Instructions for the task:
Return, exactly and in full, the lines of the records below starting at the one with "line: (1372, 586)" and ending at the one with "line: (1371, 1023) -> (1062, 759), moved", and no other lines.

───── Records shown

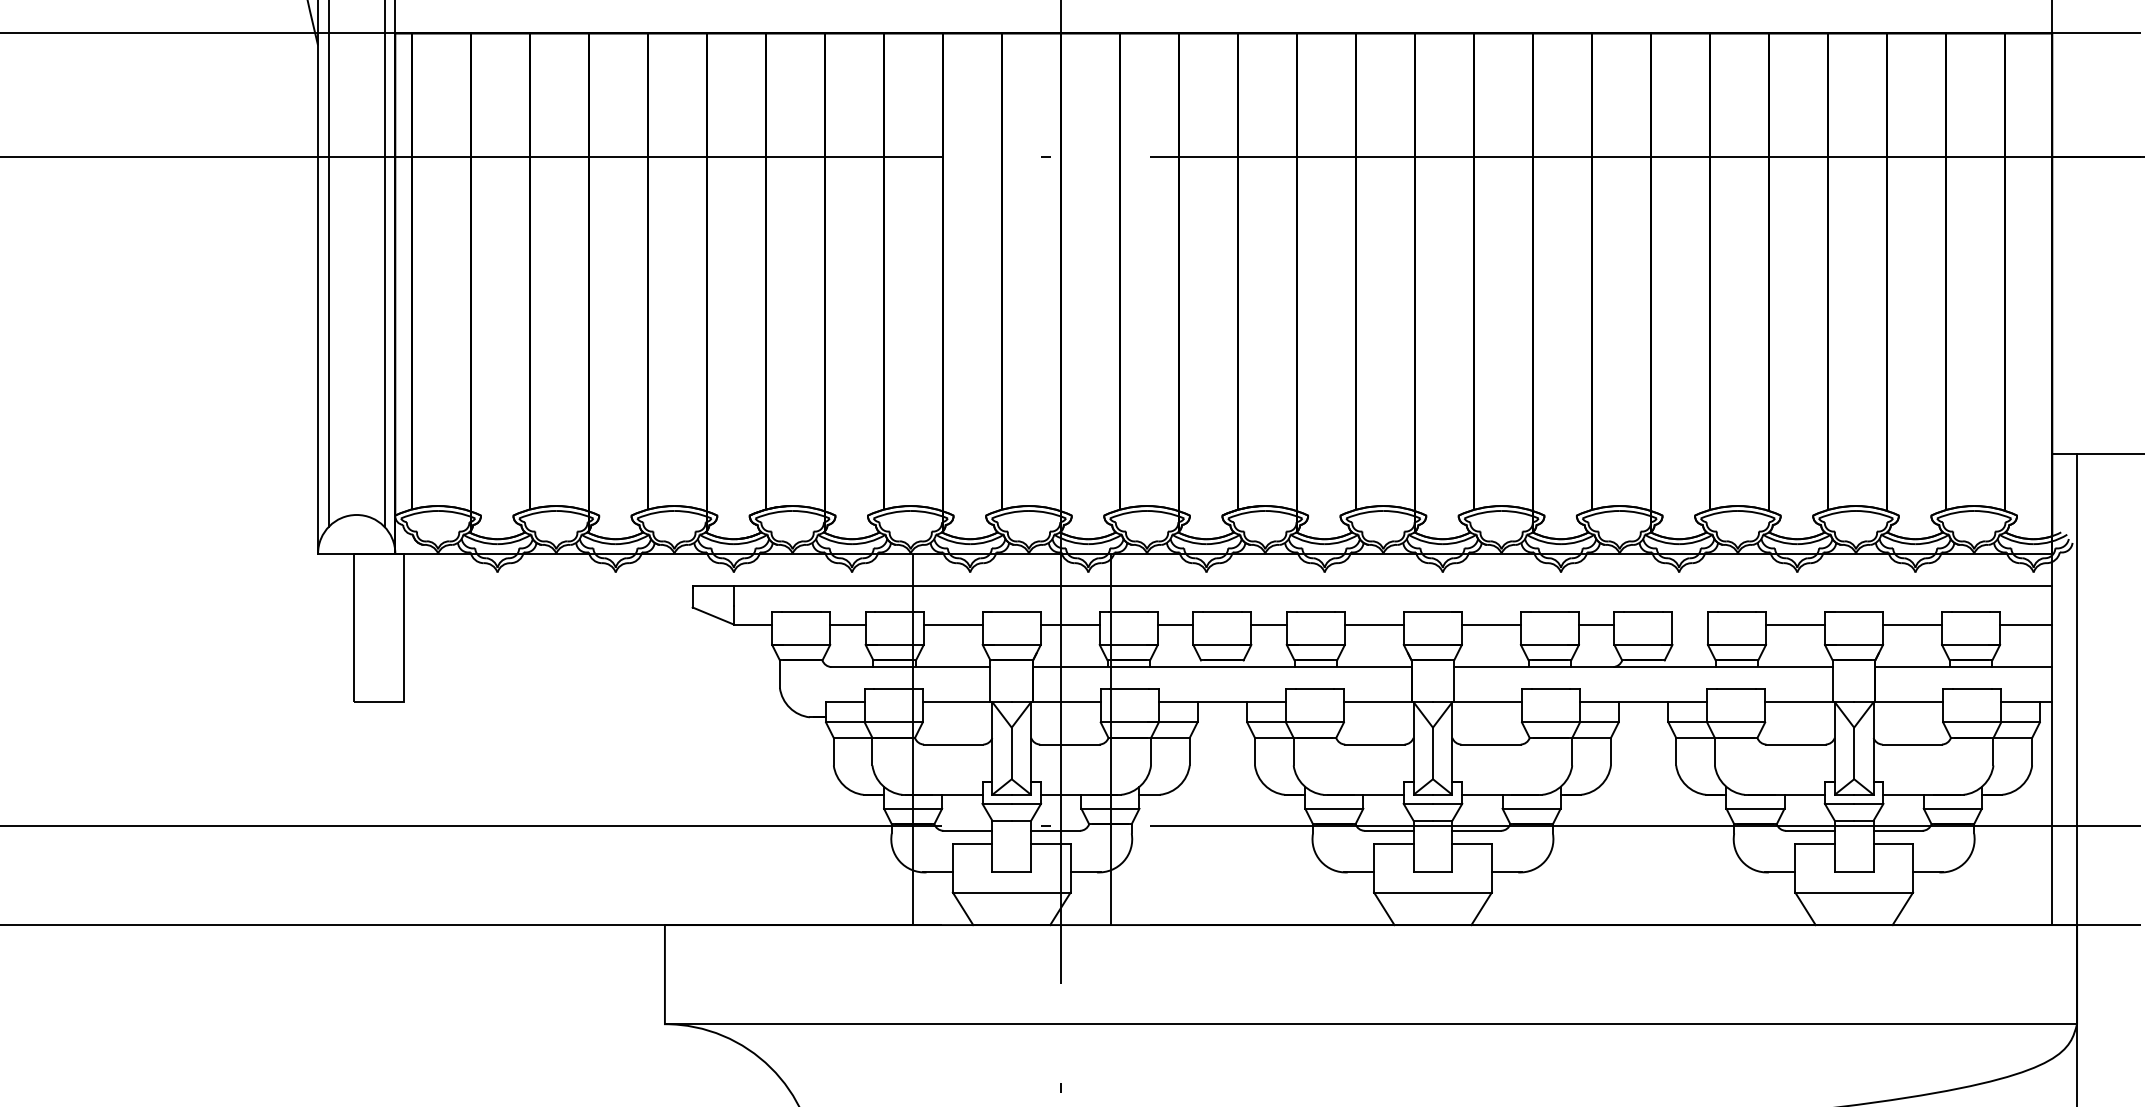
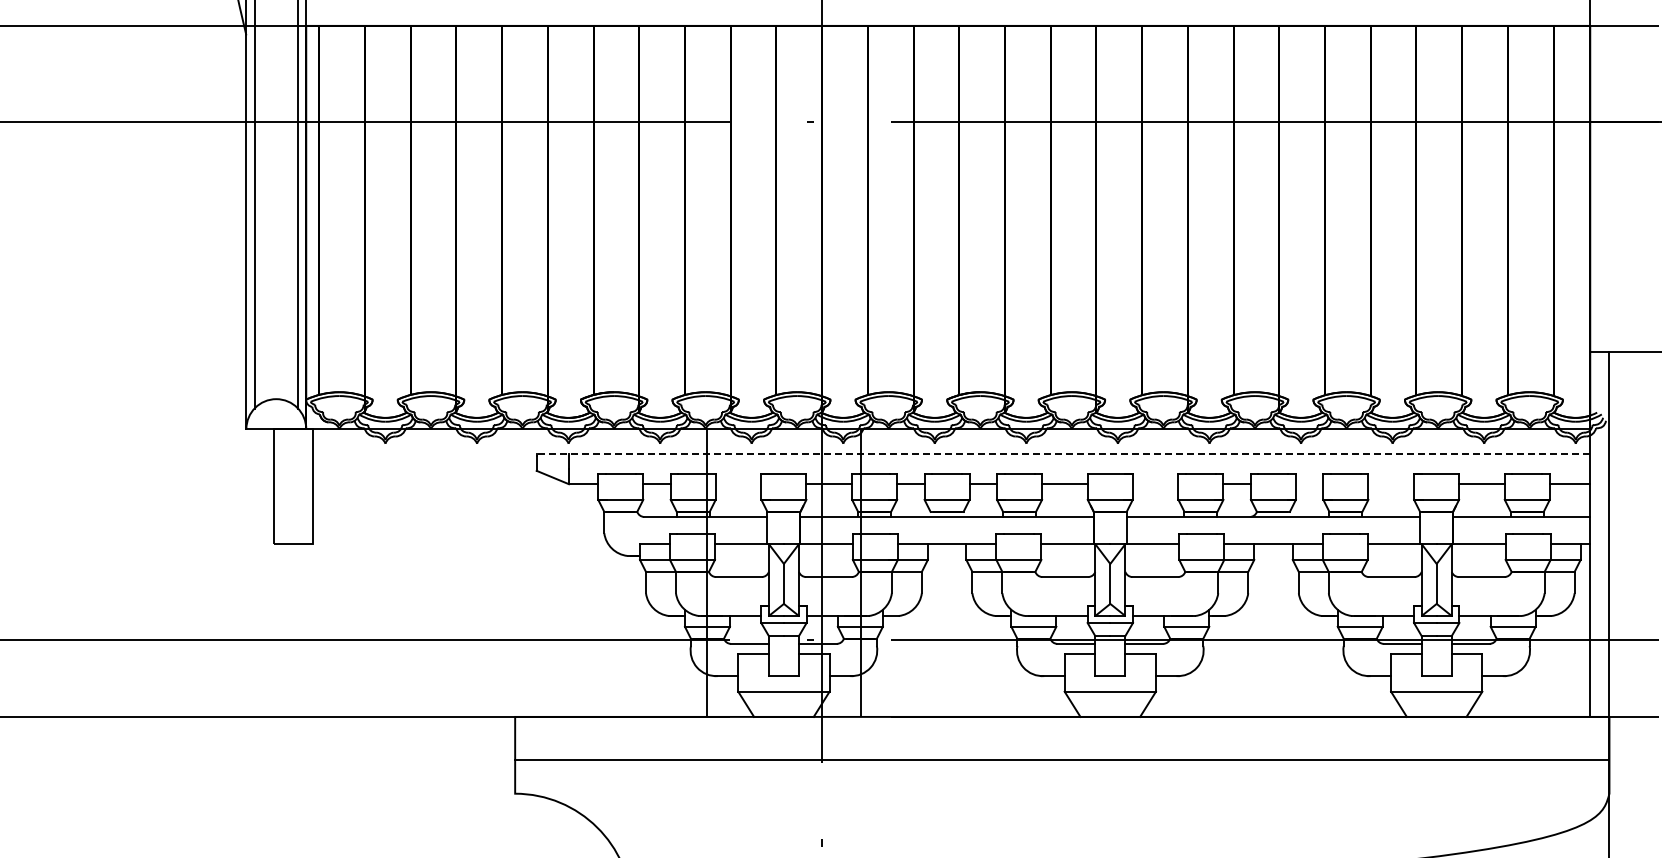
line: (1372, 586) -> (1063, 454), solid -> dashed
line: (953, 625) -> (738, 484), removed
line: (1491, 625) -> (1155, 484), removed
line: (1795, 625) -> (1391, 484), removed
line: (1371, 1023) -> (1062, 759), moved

──────────
───── Records shown

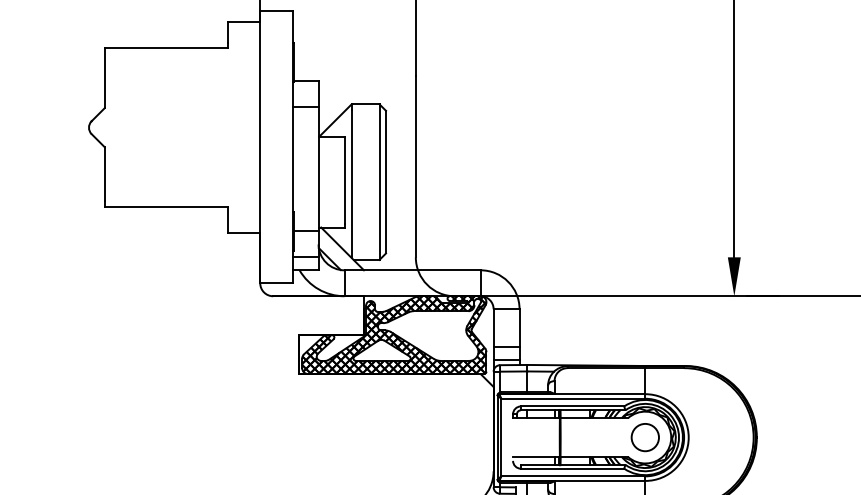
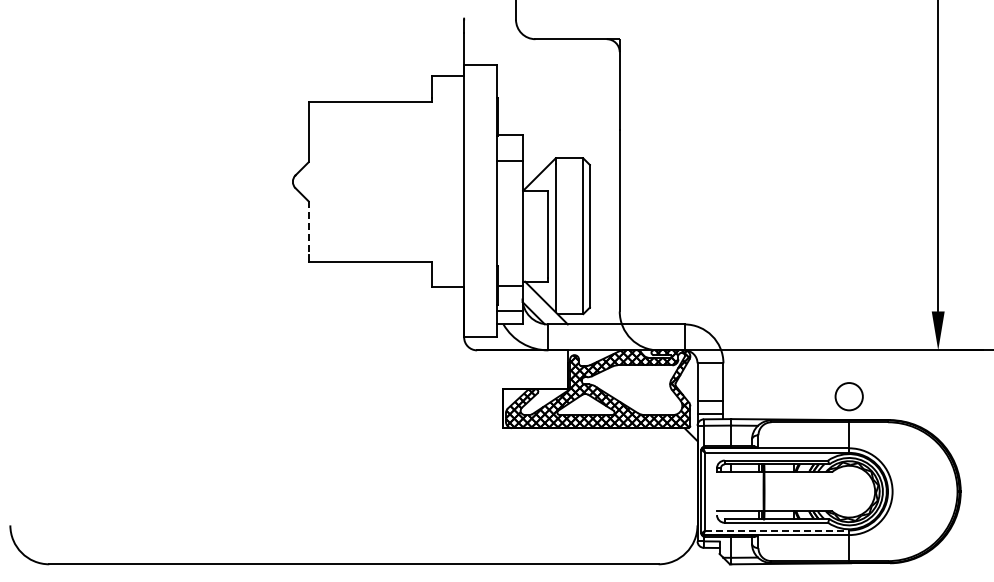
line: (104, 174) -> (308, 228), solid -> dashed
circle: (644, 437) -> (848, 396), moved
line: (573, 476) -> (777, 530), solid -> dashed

──────────

Finished task:
line: (1372, 586) -> (1063, 454), solid -> dashed
line: (953, 625) -> (738, 484), removed
line: (1491, 625) -> (1155, 484), removed
line: (1795, 625) -> (1391, 484), removed
line: (1371, 1023) -> (1062, 759), moved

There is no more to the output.